Victoria a versé le café et l’a posé devant Artiom, qui n’a même pas détaché les yeux de son téléphone.

— Tu travailles aujourd’hui ? — a‑t‑elle demandé prudemment.

— Pas aujourd’hui. Peut‑être demain. Ou après‑demain, — a-t‑il répondu, continuant de faire défiler son fil d’actualité. — Y’a rien de bien. Que des offres bidon.

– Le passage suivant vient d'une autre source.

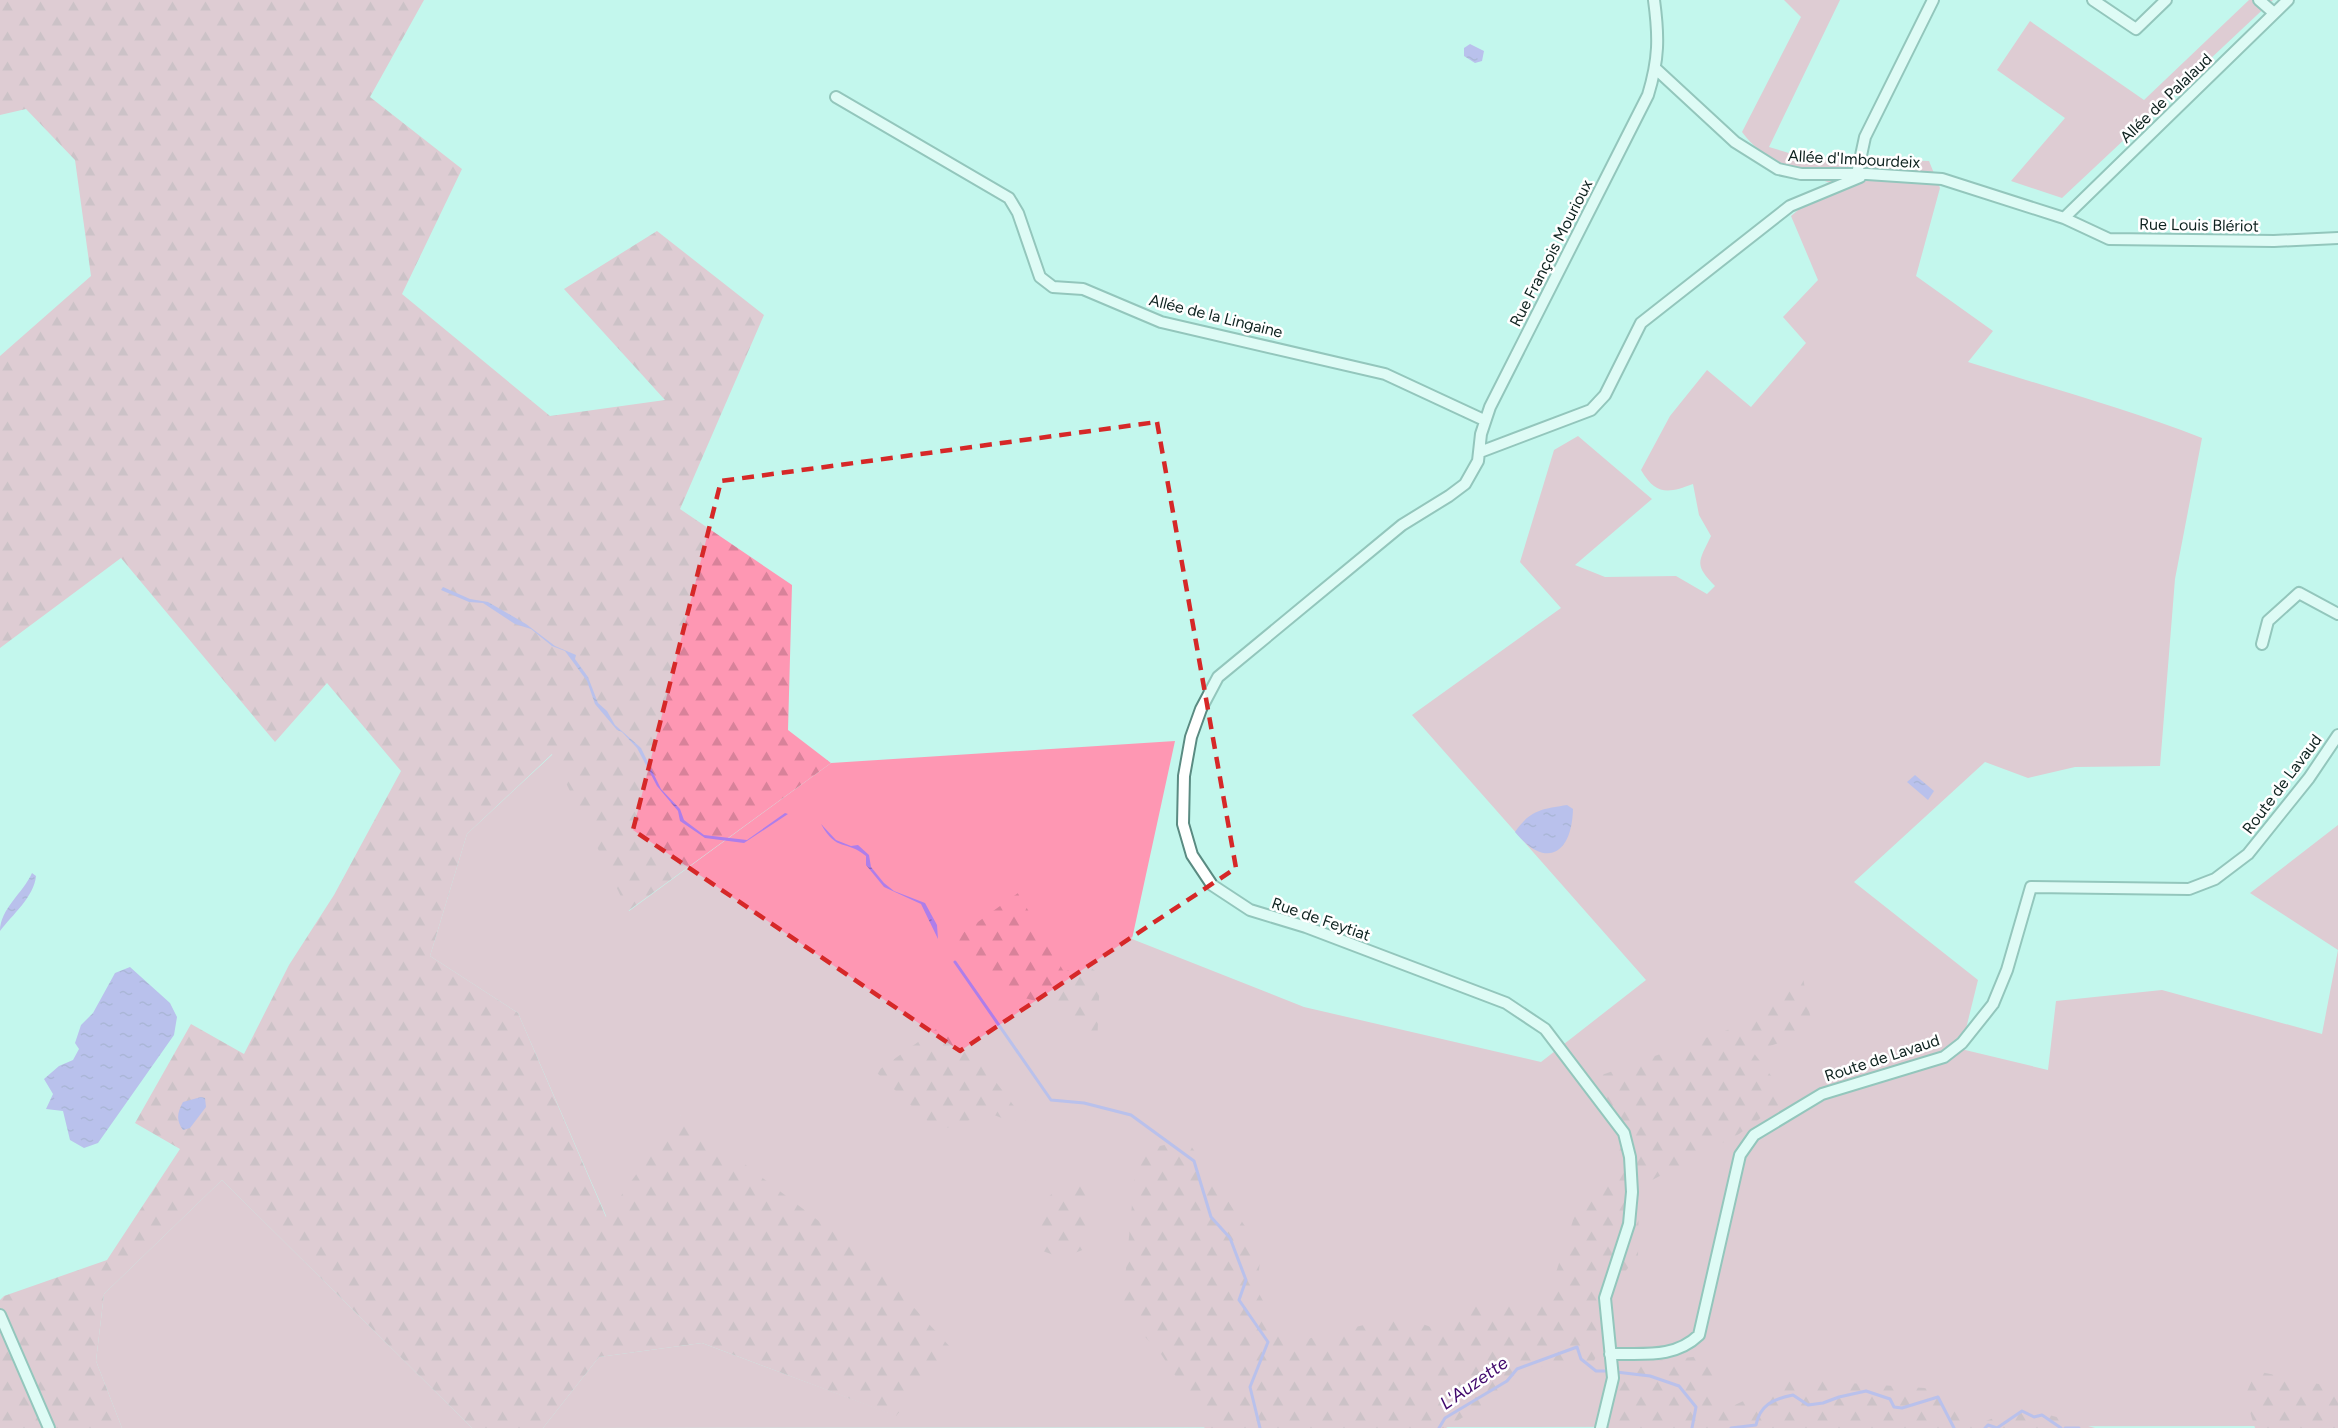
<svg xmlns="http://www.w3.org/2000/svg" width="2338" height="1428" font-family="Figtree,sans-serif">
<defs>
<pattern id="forest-firs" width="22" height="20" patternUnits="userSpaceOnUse" patternTransform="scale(1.5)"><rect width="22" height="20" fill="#fe97b3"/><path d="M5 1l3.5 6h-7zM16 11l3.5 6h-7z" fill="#d8829a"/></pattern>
<pattern id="water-ripples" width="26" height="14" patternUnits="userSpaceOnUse" patternTransform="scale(1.5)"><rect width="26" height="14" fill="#ae7eea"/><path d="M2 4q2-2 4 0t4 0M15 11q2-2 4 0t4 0" fill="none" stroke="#8c67bd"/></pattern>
</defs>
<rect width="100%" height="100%" fill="#c3f7ed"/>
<path fill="#fe97b3" d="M 1784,0 L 1840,0 L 1769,147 L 1802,157 L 1929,161 L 1940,188 L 1916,276 L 1993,331 L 1968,362 C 2046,387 2126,408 2202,438 L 2175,579 L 2160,766 L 2075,767 L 2028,778 L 1985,762 L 1854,882 L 1978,980 L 1961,1049 L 2048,1070 L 2056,1001 L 2162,990 L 2322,1034 L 2338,950 L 2250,893 L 2338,825 L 2338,1426 L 543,1428 L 599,1357 L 702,1343 L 895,1415 L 680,1115 L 607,1218 L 518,1013 L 430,956 L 467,834 L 553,754 L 629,911 L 831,763 L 1175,741 L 1132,939 L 1304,1007 L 1541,1062 L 1646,980 L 1412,715 L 1561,608 L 1520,562 L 1554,450 L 1578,436 L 1652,499 L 1575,565 L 1605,577 L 1676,576 L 1707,594 L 1715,586 C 1694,564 1698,563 1711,536 L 1699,515 L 1693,484 C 1669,493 1656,496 1641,470 L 1670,416 L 1707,370 L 1751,407 L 1806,343 L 1783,317 L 1818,280 L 1791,216 L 1830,183 C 1797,170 1763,161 1742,132 L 1801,17 Z
M 2249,0 L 2273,0 L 2062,198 L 2011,181 L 2065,118 L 1997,70 L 2030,21 L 2144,100 Z
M 222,1180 L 472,1428 L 122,1428 L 96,1361 L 104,1294 Z"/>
<path fill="url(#forest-firs)" d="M 0,0 L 424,0 L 370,97 L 462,169 L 402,294 L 550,416 L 665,400 L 564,289 L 657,231 L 764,315 L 680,509 L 792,585 L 788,730 L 831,763 L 628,911 L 552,754 L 467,834 L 430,956 L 518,1013 L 606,1217 L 679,1114 L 871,1261 L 951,1348 L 896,1416 L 702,1343 L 599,1357 L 543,1428 L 472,1428 L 222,1180 L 104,1294 L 96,1361 L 122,1428 L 0,1428 L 0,1300 L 4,1296 L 107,1260 L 180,1149 L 135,1123 L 191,1024 L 244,1054 L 289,965 L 334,895 L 401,771 L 327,683 L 275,742 L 121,558 L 0,648 L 0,356 L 91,276 L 75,160 L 26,109 L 0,115 Z
M 1018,893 L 1064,972 L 1085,963 L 1100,975 L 1097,1047 L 1047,1004 L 994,990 L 953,940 Z
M 1803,978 L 1813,1031 L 1753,1052 L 1788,1098 L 1739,1134 L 1639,1187 L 1638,1256 L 1594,1309 L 1604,1339 L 1593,1363 L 1570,1360 L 1543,1366 L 1446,1428 L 1204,1428 L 1207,1424 L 1161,1354 L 1122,1312 L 1137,1151 L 1187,1140 L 1261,1250 L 1257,1290 L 1287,1344 L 1400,1316 L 1445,1332 L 1471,1307 L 1547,1300 L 1579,1202 L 1621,1167 L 1599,1076 L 1747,1023 Z
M 949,1020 L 1033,1131 L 987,1112 L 959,1125 L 937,1130 L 876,1072 Z
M 1090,1171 L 1090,1247 L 1062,1258 L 1040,1250 C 1021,1207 1057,1187 1090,1171 Z
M 1711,1355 L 1720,1412 L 1790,1379 L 1939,1389 L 1973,1426 L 2022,1407 L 2095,1428 L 1604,1428 L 1619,1365 Z
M 2256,1371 L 2338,1388 L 2338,1428 L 2255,1428 L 2245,1396 Z"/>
<path fill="url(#water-ripples)" d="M 1470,44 L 1484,51 L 1482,61 L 1475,63 L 1464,56 L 1464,48 Z
M 443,587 L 470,599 L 488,602 L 526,624 L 555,646 L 576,655 L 575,659 L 588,677 L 598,703 L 607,711 L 615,725 L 641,748 L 661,789 L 680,809 L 684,820 L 704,835 L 747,840 L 785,813 L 788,814 L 744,843 L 705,838 L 680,821 L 678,811 L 657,786 L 637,748 L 622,732 L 617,730 L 595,704 L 587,681 L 565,651 L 552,646 L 531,629 L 515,624 L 483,603 L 469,602 L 441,590 Z
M 1915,775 L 1934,791 L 1928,800 L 1907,782 Z
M 1567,805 L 1573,809 C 1572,854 1546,870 1515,832 C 1530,810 1542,809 1567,805 Z
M 821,824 L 836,840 L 851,846 L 858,845 L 869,855 L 871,867 L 884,883 L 894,891 L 925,903 L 937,925 L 938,939 L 921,904 L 884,887 L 866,865 L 866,856 C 846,839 837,853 821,824 Z
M 32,873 L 36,876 C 34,897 12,915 0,931 C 0,909 23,893 32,873 Z
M 130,967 L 170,1003 L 177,1017 L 174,1035 L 98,1143 L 84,1148 L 70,1140 L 63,1111 L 46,1109 L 53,1094 L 44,1079 L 59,1066 L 73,1060 L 79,1049 L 75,1043 L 81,1025 L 93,1013 L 115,973 Z
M 201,1097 L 205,1098 L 206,1107 L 190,1128 L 183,1130 C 176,1120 177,1113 183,1102 Z"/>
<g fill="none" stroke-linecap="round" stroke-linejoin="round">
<path stroke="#ae7eea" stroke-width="3" d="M 955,962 L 1051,1100 L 1084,1103 L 1131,1115 L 1194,1161 L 1211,1217 L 1230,1238 L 1246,1280 L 1239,1300 L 1268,1342 L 1250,1387 L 1260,1428
M 1616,1372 L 1650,1376 L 1679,1386 L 1696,1407 L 1692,1428
M 1439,1428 L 1445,1418 L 1507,1381 L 1517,1369 L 1577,1347 L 1581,1359 L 1596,1371 L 1609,1371
M 1731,1428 L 1756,1425 C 1760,1405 1773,1399 1793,1395 L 1808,1405 L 1823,1403 L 1839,1397 L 1866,1391 L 1890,1399 L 1894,1407 L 1902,1408 L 1938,1397 L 1954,1428
M 1985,1428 L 1988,1425 L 1997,1428 L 2022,1411 L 2034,1417 L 2042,1415 L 2061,1428
M 2065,1428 L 2079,1428"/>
<g stroke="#5a8b82" stroke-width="14">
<path id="minor" d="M 2093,0 L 2136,29 L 2166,0
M 2259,0 L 2274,13
M 1656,69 L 1735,142 L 1778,169 L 1801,174 L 1867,174 L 1942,179 L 2064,218 L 2109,239 L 2274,241 L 2338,238
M 836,97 L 1009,198 L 1018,213 L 1040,277 L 1053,287 L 1083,289 L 1161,322 L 1385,374 L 1484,420
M 1857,174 L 1865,137 L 1933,0
M 2064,218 L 2288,0
M 1480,452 L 1591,410 L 1605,395 L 1641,323 L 1790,206 L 1860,177
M 2262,644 L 2268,621 L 2299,593 L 2338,614
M 0,1315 L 49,1428
M 1610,1354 C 1643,1353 1674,1359 1699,1335 L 1740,1155 L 1754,1135 L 1822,1094 L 1944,1057 L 1962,1043 L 1993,1004 L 2007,970 L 2031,887 L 2189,889 L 2215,879 L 2248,854 L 2309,778 L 2338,735
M 1601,1428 L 1613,1378 L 1605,1298 L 1629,1224 L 1632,1192 L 1630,1157 L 1624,1133 L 1545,1029 L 1506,1003 L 1306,927 L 1250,910 L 1212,885 L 1192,855 L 1183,824 L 1184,776 L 1191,737 L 1201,709 L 1218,677 L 1402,525 L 1449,496 L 1465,484 L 1478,461 L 1481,434 L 1490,407 L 1648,95 C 1659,59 1659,37 1654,0"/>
</g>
<use href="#minor" stroke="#fff" stroke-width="10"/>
</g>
<path d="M0 0H2338V1428H0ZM 1157,422 L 1236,868 L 960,1051 L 633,830 L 721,481 Z" fill="#c3f7ed" fill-opacity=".55" fill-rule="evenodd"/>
<path fill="none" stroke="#d62828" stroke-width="4.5" stroke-dasharray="12 8" stroke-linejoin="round" d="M 1157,422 L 1236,868 L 960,1051 L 633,830 L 721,481 Z"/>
<g text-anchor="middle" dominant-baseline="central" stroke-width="5" stroke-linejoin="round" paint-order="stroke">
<g font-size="16" fill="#0e221f" stroke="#fff">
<text transform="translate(2166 98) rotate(-44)">Allée de Palalaud</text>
<text transform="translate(1854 159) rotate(3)">Allée d'Imbourdeix</text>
<text transform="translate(2199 225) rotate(1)">Rue Louis Blériot</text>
<text transform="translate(1551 253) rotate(-63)">Rue François Mourioux</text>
<text transform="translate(1216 316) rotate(14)">Allée de la Lingaine</text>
<text transform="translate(2282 784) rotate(-53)">Route de Lavaud</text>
<text transform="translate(1321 919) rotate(19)">Rue de Feytiat</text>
<text transform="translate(1882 1058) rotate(-18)">Route de Lavaud</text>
</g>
<g font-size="18" font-style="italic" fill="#3f066b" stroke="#fff">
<text transform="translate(1474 1383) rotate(-35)">L'Auzette</text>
</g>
</g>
</svg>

Il avait démissionné de son poste de manager six mois plus tôt, traitant son patron de tyran et l’équipe de poison. Il avait promis de retrouver mieux en un mois, qui s’est étendu à deux, puis trois… À présent, il passait ses journées à jouer ou à regarder des vidéos sur le canapé.

— L’argent s’épuise, — a murmuré Victoria.

— Au moins toi tu travailles, — a-t‑il rétorqué en haussant les épaules. — Tu as un salaire.

— À mi‑temps. À peine de quoi couvrir le strict nécessaire.

— On tiendra. Je trouverai bientôt quelque chose de bien.

La belle‑mère a hoché la tête avec approbation :

— Exactement, mon fils. Ne te précipite pas sur la première offre venue. Tu es instruit, intelligent. Quelque chose de mieux t’attend.

Victoria a fini son café, a débarrassé la table. Les assiettes sales du dîner de la veille étaient toujours dans l’évier — comme d’habitude, personne ne prenait la peine de les laver. Elle a ouvert le robinet et commencé à faire la vaisselle.

— Au fait, — a ajouté la belle‑mère, — le bortsch d’hier était aigre. Sans doute une crème fraîche périmée.

— La crème fraîche était fraîche, — a doucement répondu Victoria.

— Pourtant, mon estomac m’en a voulu toute la nuit. Tu devrais faire plus attention aux produits.

Le travail à la bibliothèque offrait à Victoria quatre heures de répit quotidien. Là‑bas, le silence, les livres, les lecteurs bienveillants. Le salaire était modeste, mais au moins régulier. Sur le chemin du retour, elle passait au magasin pour acheter ce qu’il fallait pour le dîner.

À son retour, la scène ne changeait jamais : Artiom plongé dans son jeu, et Valentina Petrovna commentant les actualités depuis le canapé.

— Mon fils doit avoir faim, — a observé la belle‑mère lorsque Victoria est entrée avec les sacs. — Tu n’as pas préparé le déjeuner, tu étais au travail.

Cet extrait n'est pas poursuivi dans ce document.